Inhoud
Een voet is een teken dat je achterlaat door te lopen. De manier waarop je leeft laat ook sporen na. Veel dingen die we in het leven doen, zoals het produceren van energie, het besturen van auto's en het fokken van vee, genereren gassen die bijdragen aan de klimaatverandering. En bijna al deze gassen zijn koolstofverbindingen. Daarom wordt het effect dat je leven op klimaatverandering heeft, je koolstofvoet genoemd. Soms is de manier waarop we de klimaatverandering beïnvloeden duidelijk, zoals autorijden. Soms is het niet zo vanzelfsprekend, zoals het eten van vlees.
Broeikaseffect
Tenzij iets het stopt, stroomt stralingswarmte die de aarde verlaat naar de ruimte. Daarom zijn wolkenloze nachten meestal koeler. In een kas laat het heldere glas of plastic geen stralingswarmte ontsnappen. Het absorbeert het en zit er weer in. Gassen in de atmosfeer zoals koolstofdioxide (CO2), methaan en chloorfluorkoolwaterstoffen (CFK's) doen op mondiale schaal hetzelfde. Deze gassen zijn gemaakt van koolstof.
Broeikasgas per sector
Schattingen variëren voor hoeveel broeikasgas wordt uitgestoten door verschillende activiteitensectoren. De cijfers kunnen ook moeilijk te begrijpen zijn vanwege verschillende manieren waarop sectoren worden gedefinieerd. De statistieken die Ecofys en ASN Bank in 2010 hebben opgesteld, zijn: industrie (29 procent), woongebouwen (11 procent), commerciële gebouwen (7 procent), transport (15 procent), landbouw (7 procent), energievoorziening (13 procent), veranderingen in landgebruik zoals ontbossing (15 procent) en afval (3 procent).
Industrie
Veel industriële processen vereisen veel energie. Veel van de industriële uitstoot van broeikasgassen komt van de winning en raffinage van mineralen en metaalertsen. Een andere belangrijke oorzaak is chemische processen die worden gebruikt bij de productie. Het omvat ook het ter plaatse verbranden van fossiele brandstoffen om energie te produceren die in de mijn of fabriek wordt gebruikt. Veel van de dingen die we gebruiken worden geproduceerd door de industrie.
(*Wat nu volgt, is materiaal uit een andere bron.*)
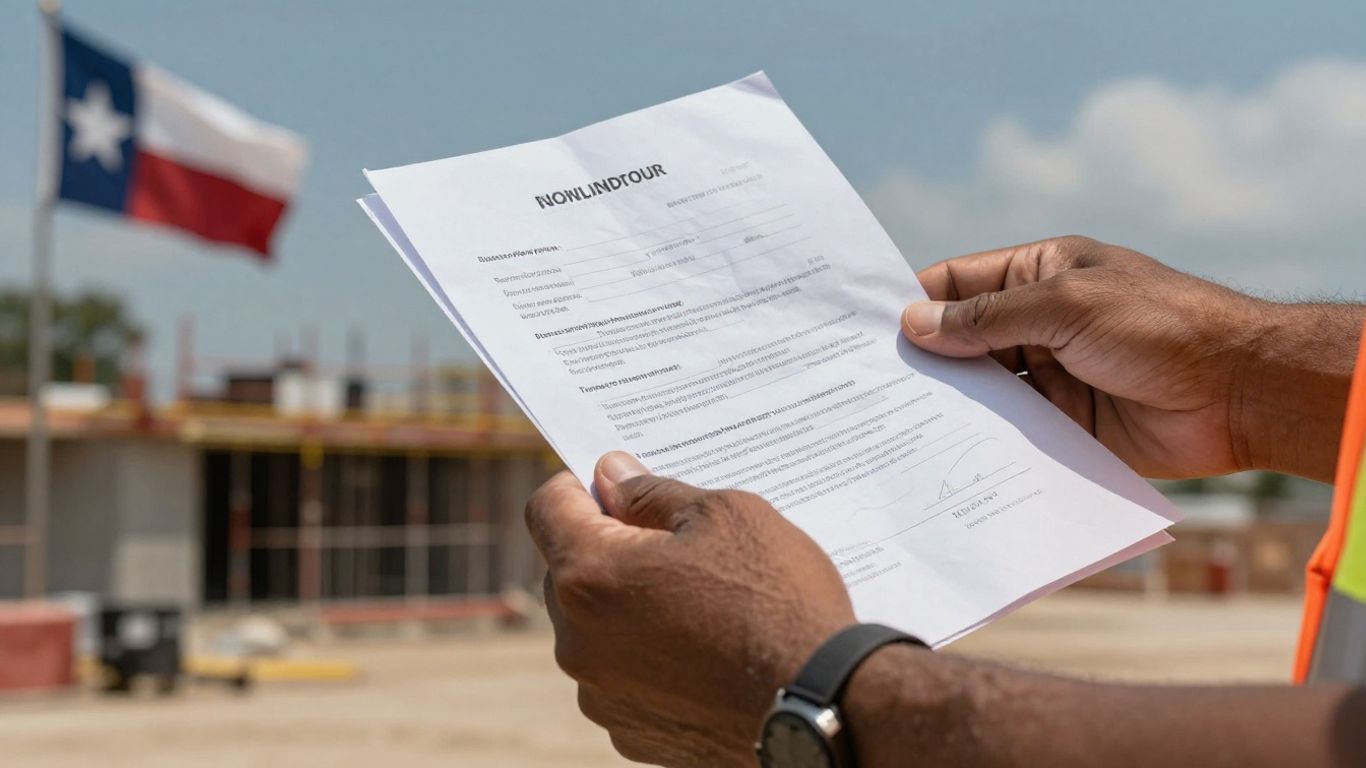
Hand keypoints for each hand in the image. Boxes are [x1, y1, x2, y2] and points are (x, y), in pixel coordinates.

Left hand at [525, 452, 854, 765]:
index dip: (579, 485)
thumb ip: (653, 493)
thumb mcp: (725, 516)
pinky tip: (706, 652)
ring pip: (596, 628)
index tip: (617, 484)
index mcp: (589, 576)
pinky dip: (651, 659)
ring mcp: (602, 697)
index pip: (546, 508)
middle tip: (677, 544)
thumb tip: (613, 477)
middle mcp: (578, 643)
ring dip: (629, 608)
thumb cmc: (778, 600)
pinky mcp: (632, 735)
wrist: (827, 705)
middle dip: (611, 548)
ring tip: (701, 604)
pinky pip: (624, 678)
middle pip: (568, 571)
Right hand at [901, 236, 1360, 480]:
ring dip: (946, 403)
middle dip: (921, 359)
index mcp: (1039, 276)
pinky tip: (939, 452)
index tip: (861, 329)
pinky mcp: (1062, 427)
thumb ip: (988, 317)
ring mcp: (1049, 377)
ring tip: (888, 422)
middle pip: (962, 340)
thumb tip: (915, 323)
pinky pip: (1009, 432)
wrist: (1239, 393)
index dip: (913, 302)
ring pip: (980, 390)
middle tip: (862, 384)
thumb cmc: (1160, 326)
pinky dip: (979, 441)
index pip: (959, 283)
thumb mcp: (1067, 306)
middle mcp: (1038, 324)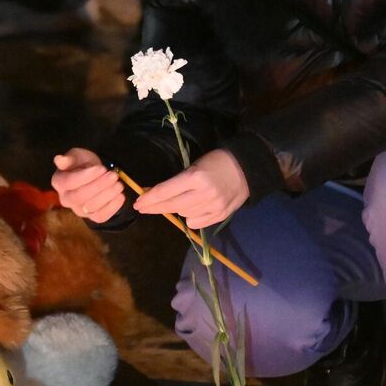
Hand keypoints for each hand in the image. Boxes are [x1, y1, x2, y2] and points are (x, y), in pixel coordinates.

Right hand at [51, 148, 124, 222]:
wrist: (93, 174)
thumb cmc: (83, 164)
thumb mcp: (77, 156)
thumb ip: (70, 158)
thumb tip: (59, 159)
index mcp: (59, 182)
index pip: (70, 182)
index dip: (86, 176)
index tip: (101, 168)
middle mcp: (65, 199)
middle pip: (80, 197)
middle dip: (99, 186)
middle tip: (113, 176)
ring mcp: (78, 210)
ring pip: (91, 208)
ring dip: (107, 196)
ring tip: (118, 184)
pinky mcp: (92, 217)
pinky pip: (101, 217)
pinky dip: (113, 207)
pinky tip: (120, 196)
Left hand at [133, 149, 248, 228]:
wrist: (247, 169)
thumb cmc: (217, 162)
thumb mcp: (195, 166)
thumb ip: (178, 182)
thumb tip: (156, 195)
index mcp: (196, 177)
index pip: (166, 191)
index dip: (149, 198)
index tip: (138, 202)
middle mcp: (204, 194)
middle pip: (172, 206)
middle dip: (154, 207)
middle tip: (142, 208)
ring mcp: (213, 206)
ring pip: (183, 215)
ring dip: (175, 209)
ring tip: (176, 201)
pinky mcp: (220, 216)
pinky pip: (196, 223)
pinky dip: (190, 218)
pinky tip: (191, 209)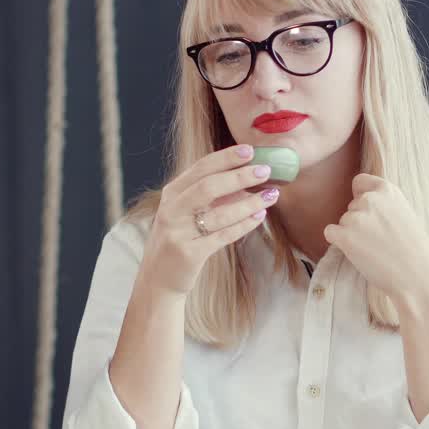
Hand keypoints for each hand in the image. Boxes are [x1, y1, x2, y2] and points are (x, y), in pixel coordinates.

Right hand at [144, 144, 279, 294]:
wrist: (158, 278)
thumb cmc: (178, 239)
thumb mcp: (185, 212)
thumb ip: (209, 195)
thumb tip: (245, 179)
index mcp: (172, 194)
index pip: (200, 168)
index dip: (226, 158)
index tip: (250, 150)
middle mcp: (172, 210)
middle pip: (208, 186)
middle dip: (240, 176)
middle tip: (265, 170)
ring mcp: (178, 232)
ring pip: (220, 214)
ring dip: (249, 203)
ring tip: (270, 195)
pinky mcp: (189, 253)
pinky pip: (223, 236)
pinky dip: (244, 225)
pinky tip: (259, 216)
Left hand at [322, 174, 428, 303]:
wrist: (418, 275)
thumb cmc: (415, 250)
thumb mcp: (404, 213)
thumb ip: (384, 204)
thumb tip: (360, 201)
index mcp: (387, 190)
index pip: (360, 181)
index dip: (360, 195)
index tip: (368, 210)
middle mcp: (369, 200)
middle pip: (351, 206)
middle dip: (359, 221)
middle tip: (379, 240)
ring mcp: (355, 217)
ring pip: (342, 222)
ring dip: (352, 235)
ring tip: (375, 249)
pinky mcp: (344, 236)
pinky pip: (330, 233)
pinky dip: (339, 243)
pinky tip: (359, 253)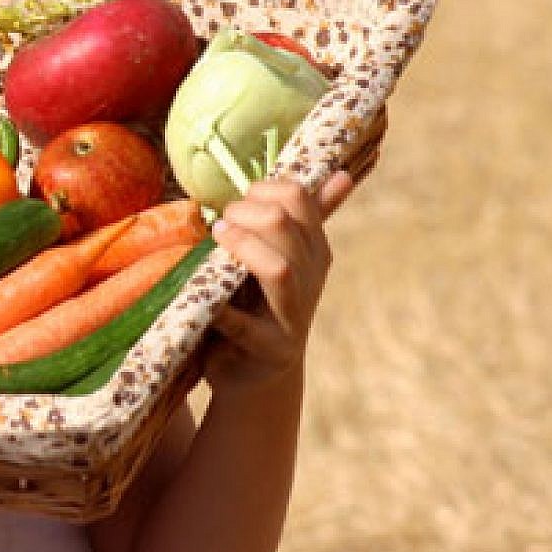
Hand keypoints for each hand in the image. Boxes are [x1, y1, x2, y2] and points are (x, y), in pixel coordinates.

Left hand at [204, 170, 354, 392]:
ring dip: (241, 248)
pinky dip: (224, 310)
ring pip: (279, 268)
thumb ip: (305, 219)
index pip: (299, 199)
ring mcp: (292, 316)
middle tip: (223, 223)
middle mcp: (310, 279)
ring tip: (216, 240)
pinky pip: (244, 325)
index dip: (263, 189)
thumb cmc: (261, 306)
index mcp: (314, 251)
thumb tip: (342, 175)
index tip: (241, 200)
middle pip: (286, 226)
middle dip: (246, 214)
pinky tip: (209, 301)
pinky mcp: (269, 349)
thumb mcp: (284, 259)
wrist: (255, 375)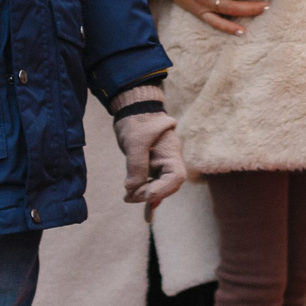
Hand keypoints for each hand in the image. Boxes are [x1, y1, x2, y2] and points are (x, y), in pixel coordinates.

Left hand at [111, 87, 186, 205]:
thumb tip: (132, 191)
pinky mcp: (152, 165)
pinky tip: (132, 196)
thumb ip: (136, 167)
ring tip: (129, 197)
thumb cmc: (137, 122)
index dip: (162, 190)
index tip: (144, 193)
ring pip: (159, 185)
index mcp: (172, 152)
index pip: (176, 178)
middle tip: (130, 196)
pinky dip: (143, 190)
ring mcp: (162, 163)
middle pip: (169, 185)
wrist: (133, 109)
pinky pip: (152, 182)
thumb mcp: (135, 142)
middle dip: (151, 194)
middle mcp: (170, 160)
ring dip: (145, 194)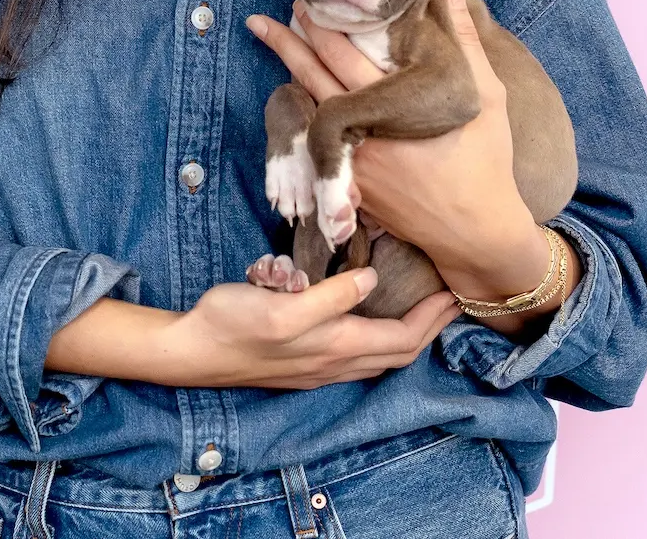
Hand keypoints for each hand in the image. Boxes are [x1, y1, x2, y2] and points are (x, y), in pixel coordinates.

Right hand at [166, 267, 458, 389]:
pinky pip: (355, 355)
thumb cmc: (233, 322)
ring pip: (376, 357)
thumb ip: (331, 296)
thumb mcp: (284, 305)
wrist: (190, 350)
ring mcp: (316, 368)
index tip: (455, 293)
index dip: (432, 320)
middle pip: (396, 354)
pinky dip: (377, 337)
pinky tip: (369, 317)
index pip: (402, 340)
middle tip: (448, 301)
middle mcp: (332, 363)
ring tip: (419, 308)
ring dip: (405, 336)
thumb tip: (372, 279)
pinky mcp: (301, 363)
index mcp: (335, 346)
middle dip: (428, 329)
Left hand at [247, 0, 553, 305]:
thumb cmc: (487, 162)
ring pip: (312, 108)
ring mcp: (351, 161)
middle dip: (290, 44)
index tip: (302, 0)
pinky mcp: (350, 184)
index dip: (319, 25)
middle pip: (315, 77)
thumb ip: (465, 39)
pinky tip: (294, 95)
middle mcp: (364, 132)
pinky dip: (306, 113)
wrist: (477, 233)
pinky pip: (319, 141)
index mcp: (393, 105)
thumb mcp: (488, 95)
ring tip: (271, 48)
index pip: (343, 54)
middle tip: (266, 19)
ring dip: (291, 75)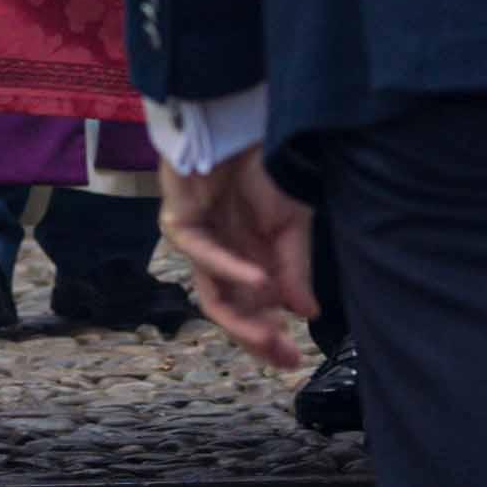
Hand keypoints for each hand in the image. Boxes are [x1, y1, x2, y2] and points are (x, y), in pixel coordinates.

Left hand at [161, 147, 320, 372]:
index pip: (253, 312)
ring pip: (213, 295)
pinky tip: (260, 281)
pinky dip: (233, 269)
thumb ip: (296, 270)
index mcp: (245, 263)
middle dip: (257, 338)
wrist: (236, 126)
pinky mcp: (179, 224)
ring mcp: (196, 245)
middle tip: (284, 358)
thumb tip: (307, 314)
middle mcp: (219, 261)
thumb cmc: (262, 171)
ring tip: (272, 333)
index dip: (271, 338)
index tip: (295, 360)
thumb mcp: (292, 225)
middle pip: (231, 312)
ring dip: (243, 317)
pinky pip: (204, 254)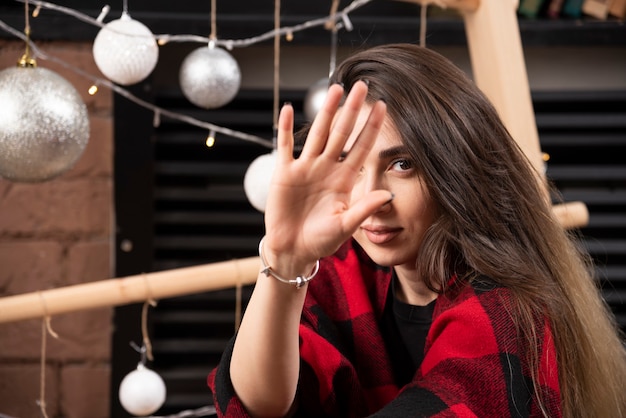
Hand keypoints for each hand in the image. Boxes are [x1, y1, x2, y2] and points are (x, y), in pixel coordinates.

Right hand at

Vermindering, hergebruik en recycling helpen ons om kleinere CO2-uitstoot te verlaten.
Residentiële gebouwen
Een volle 50 procent van de uitstoot van broeikasgassen in woningen is afkomstig van energie die wordt gebruikt voor het verwarmen en koelen van onze woonruimtes en het verwarmen van water voor baden en douches. Nog eens 11 procent is afkomstig van verlichting. Veel mensen stellen hun thermostaten zo in dat ze geld en energie besparen. Gloeilampen worden in veel delen van de wereld, waaronder de VS, geleidelijk afgebouwd ten gunste van energiezuinige en duurzamere fluorescentielampen en LED-lampen. Het Amerikaanse bureau voor milieubescherming heeft het Energy Star-programma ontwikkeld dat energiezuinige apparaten labelt om consumenten te helpen bij het maken van energiebesparende keuzes.
vervoer
Bijna alle auto's verbranden fossiele brandstoffen zoals gas of diesel. Zelfs de elektriciteit voor elektrische auto's moet ergens vandaan komen. Alleen auto's maken kost veel energie. Transportkeuzes zoals het kopen van zuinige auto's, het nemen van het openbaar vervoer, wandelen of fietsen verminderen onze impact.
landbouw
Veel mensen weten niet dat een groot deel van methaan, een krachtiger broeikasgas dan CO2, wordt gegenereerd door de landbouw. Veel hiervan komt van vee. Voor productiedoeleinden worden dieren gevoederd om ze te helpen snel te groeien, maar dat ze niet goed verteren. De voedselfermenten in de ingewanden van de dieren, produceren methaan dat naar buiten komt.
Energie productie
Als je kolen, olie of gas nodig hebt om elektriciteit te produceren in elektriciteitscentrales, moet je het eerst ontginnen of winnen. Dan moet u het vervoeren. Er wordt vaak gebruik gemaakt van gasslurpende machines en aardgas ontsnapt. Met andere woorden, er wordt veel broeikasgas geproduceerd dat niet eens wordt gebruikt om elektriciteit of elektrische auto's te genereren.